I'm no expert but I'm not an idiot either. I know how to point a solar panel directly at the sun. The test was done around noon.
But still, it looks like you didn't read until this sentence:
"Even then, "full sun" in December" is a bit less than "full sun" in June because the sun is lower in the sky and has to pass through more atmosphere to get to the surface of the earth."
And from Warpspeed's previous post:
"It depends very heavily on where you are, and the local climate."
For example 54 degrees north, "full sun" in December is a LOT less than "full sun" in June because the sun is lower in the sky.
Lower the sun, a lot more dense atmosphere, less energy to your panels even at ideal angle.
You said "...the days are only 10 hrs long". This means you are testing after the solstice and the sun will be low even at noon.
My array: best angle somewhere at solstices, so May and January approximately same "not ideal" angle. But look at difference: ~22 kWh per ideal day in June, 4 kWh in January. Don't know ideal day production in December, because there are no ideal days in December, where I live.
Next thing is clouding. In June almost invisible cloud lowers panels output by say 5%. In December, the same almost invisible cloud turns into a heavy cloud for diagonal rays and solar output drops by say 70%.
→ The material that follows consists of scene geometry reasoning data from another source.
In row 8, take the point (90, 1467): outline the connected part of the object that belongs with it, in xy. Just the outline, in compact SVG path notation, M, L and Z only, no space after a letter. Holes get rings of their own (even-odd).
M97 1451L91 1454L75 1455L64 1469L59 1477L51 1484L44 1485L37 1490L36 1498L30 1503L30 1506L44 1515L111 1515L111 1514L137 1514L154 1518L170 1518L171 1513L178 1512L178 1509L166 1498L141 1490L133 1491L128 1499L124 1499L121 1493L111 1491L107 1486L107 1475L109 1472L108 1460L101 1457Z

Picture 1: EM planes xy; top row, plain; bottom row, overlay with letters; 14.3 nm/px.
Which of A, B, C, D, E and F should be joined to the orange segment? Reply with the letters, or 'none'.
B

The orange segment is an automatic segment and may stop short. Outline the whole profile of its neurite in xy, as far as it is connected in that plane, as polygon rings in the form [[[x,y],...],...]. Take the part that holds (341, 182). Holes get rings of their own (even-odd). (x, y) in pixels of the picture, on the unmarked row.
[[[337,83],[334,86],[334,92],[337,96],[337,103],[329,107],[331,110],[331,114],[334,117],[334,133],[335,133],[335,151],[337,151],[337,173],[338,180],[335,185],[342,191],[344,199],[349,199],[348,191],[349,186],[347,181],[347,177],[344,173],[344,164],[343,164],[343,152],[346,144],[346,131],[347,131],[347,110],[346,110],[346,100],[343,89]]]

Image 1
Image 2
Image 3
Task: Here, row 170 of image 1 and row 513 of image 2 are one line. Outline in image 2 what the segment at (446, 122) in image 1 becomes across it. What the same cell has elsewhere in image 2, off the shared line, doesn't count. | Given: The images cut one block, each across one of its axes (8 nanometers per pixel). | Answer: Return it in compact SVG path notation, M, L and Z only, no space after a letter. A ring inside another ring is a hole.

Next thing is panel temperature. Under laboratory conditions test is done when panels are at 25'C. In reality, under good sun, panels may work at 40-50'C and output reaches maybe 80-90% rated production. That's why exists NMOT conditions.
On the other hand, in early spring, when it is -3 'C outside, very clear sky and the sun is already high enough, my panels produced 104%. True, it lasted only 5 minutes, then dropped back to 95%.